┌────────

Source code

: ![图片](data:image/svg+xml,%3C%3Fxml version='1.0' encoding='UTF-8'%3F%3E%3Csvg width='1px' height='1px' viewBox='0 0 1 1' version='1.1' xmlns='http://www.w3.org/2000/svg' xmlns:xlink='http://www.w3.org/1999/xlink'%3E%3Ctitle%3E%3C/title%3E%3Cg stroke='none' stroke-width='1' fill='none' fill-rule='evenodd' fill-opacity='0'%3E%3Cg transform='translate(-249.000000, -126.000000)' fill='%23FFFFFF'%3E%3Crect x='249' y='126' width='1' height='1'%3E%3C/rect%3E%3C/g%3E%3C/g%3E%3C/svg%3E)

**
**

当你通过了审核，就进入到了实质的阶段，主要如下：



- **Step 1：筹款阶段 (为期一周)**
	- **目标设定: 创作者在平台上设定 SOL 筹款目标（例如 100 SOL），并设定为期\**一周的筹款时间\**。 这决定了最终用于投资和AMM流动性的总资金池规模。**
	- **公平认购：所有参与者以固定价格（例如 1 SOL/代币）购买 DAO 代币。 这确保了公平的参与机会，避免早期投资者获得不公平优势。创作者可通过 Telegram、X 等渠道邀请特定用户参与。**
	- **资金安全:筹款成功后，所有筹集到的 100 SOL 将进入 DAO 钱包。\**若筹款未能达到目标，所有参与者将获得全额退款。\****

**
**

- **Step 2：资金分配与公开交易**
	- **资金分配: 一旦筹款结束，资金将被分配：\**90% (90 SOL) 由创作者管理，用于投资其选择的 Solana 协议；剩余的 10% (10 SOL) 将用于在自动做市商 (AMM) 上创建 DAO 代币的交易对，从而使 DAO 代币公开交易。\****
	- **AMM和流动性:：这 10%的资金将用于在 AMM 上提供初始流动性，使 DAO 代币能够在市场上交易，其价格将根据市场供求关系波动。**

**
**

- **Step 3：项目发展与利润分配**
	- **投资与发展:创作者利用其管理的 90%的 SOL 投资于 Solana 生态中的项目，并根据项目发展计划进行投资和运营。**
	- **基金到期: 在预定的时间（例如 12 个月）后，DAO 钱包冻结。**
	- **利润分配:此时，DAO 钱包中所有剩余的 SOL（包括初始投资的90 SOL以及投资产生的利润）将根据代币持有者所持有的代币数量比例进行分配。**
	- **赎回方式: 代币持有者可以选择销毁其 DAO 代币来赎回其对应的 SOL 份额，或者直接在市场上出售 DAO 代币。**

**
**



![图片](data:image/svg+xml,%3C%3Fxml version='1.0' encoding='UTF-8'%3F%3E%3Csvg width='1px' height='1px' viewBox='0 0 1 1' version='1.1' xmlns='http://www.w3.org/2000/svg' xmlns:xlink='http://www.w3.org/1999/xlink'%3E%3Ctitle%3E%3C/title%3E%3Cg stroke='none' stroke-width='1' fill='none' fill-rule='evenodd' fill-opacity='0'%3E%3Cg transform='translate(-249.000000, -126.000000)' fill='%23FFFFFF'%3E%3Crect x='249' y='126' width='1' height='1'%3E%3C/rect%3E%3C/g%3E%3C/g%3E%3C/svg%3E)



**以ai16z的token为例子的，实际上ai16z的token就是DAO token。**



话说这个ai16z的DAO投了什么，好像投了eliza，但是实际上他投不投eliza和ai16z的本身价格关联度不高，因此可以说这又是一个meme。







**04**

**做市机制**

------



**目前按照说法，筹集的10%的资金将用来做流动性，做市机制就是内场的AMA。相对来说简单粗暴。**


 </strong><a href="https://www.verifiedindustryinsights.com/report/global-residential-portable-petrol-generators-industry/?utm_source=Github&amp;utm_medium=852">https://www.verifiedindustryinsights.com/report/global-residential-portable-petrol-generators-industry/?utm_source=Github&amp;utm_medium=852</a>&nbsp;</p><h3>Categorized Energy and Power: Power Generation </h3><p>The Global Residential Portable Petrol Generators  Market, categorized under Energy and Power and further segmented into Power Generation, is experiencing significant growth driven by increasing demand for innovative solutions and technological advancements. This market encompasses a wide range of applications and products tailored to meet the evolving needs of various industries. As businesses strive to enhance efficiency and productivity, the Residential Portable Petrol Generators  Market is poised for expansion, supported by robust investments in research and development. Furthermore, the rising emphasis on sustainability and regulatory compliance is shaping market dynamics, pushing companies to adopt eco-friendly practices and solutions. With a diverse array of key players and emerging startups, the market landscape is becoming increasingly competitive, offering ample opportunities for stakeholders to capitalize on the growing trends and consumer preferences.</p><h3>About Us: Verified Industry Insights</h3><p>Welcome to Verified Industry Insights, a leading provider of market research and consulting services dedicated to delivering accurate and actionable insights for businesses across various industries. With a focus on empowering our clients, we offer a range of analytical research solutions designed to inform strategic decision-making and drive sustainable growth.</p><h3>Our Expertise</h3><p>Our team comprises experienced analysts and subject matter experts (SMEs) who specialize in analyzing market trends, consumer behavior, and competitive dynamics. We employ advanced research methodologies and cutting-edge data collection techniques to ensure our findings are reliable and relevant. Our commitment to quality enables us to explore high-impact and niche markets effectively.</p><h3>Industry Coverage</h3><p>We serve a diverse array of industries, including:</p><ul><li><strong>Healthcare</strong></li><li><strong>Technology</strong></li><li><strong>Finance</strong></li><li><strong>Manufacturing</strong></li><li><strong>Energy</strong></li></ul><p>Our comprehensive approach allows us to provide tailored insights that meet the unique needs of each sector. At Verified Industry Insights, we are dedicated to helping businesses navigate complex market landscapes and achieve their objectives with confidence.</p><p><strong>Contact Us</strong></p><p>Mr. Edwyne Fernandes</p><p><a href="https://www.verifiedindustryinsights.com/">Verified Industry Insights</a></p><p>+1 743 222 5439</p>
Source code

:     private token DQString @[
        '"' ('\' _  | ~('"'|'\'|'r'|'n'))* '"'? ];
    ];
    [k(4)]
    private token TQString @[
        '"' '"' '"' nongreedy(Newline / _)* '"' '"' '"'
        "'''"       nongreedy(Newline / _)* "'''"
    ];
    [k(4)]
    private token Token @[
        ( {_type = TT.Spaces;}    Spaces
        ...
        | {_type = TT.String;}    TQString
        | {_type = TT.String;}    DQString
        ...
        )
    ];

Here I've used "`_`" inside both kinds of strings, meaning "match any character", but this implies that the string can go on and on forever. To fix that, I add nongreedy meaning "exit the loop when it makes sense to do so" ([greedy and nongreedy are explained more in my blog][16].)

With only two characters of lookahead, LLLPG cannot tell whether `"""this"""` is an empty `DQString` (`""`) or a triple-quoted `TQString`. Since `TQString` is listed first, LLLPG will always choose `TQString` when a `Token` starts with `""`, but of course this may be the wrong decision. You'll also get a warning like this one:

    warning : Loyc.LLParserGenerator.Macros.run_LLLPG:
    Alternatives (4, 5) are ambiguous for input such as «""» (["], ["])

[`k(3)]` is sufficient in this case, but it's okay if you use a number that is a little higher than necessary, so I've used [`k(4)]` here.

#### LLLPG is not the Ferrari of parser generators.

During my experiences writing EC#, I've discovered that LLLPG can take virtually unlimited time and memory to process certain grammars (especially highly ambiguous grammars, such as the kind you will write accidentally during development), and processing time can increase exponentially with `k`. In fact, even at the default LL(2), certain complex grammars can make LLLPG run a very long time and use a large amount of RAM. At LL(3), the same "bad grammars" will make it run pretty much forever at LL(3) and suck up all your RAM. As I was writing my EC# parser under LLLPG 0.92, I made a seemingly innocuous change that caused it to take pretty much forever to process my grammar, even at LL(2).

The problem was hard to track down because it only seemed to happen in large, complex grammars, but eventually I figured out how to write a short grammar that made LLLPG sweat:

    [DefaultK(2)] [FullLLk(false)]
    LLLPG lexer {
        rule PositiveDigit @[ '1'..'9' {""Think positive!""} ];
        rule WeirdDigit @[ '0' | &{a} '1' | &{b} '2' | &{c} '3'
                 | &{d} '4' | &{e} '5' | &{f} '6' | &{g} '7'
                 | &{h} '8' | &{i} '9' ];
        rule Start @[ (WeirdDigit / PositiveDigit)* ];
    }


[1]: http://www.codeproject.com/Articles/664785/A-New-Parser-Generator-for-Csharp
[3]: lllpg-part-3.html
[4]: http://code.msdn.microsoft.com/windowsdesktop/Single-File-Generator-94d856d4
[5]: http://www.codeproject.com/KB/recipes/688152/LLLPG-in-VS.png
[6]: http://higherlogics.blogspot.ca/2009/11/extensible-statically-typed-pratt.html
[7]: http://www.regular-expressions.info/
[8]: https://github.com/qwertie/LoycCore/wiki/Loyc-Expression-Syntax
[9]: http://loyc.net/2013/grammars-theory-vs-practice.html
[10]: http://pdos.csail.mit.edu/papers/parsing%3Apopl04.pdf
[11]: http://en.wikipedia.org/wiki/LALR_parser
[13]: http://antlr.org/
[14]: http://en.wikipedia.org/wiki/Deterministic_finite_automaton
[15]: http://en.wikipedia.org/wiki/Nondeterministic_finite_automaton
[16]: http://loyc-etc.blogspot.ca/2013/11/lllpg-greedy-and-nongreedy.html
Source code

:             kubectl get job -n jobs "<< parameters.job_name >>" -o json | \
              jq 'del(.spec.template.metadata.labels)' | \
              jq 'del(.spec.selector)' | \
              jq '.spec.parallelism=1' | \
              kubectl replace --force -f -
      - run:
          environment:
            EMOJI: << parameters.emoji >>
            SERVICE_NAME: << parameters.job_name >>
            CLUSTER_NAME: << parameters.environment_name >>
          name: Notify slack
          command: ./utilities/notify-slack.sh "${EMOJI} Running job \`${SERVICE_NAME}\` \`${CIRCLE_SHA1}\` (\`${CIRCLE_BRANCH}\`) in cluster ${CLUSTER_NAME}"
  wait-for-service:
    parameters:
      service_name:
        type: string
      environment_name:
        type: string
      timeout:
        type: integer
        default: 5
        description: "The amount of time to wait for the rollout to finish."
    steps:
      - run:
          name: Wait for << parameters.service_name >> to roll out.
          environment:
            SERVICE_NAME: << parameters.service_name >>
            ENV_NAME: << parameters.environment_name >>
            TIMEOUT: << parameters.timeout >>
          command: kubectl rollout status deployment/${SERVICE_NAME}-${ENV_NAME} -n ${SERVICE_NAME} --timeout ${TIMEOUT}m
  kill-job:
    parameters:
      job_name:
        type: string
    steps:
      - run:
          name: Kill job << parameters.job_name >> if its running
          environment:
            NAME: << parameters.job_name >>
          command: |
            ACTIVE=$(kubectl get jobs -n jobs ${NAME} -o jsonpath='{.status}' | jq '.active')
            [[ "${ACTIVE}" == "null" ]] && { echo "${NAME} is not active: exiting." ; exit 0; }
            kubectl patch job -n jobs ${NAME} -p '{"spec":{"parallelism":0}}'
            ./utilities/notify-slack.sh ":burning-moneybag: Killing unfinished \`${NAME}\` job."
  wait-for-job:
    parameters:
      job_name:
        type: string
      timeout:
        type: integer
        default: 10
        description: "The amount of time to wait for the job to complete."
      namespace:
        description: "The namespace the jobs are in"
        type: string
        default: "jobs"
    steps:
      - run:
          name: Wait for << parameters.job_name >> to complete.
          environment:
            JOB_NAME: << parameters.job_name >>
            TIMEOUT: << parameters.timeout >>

└────────

Assignment ▸
From the data above, count the lines where "only" occurs and give that figure and nothing else.

Reply ▸
2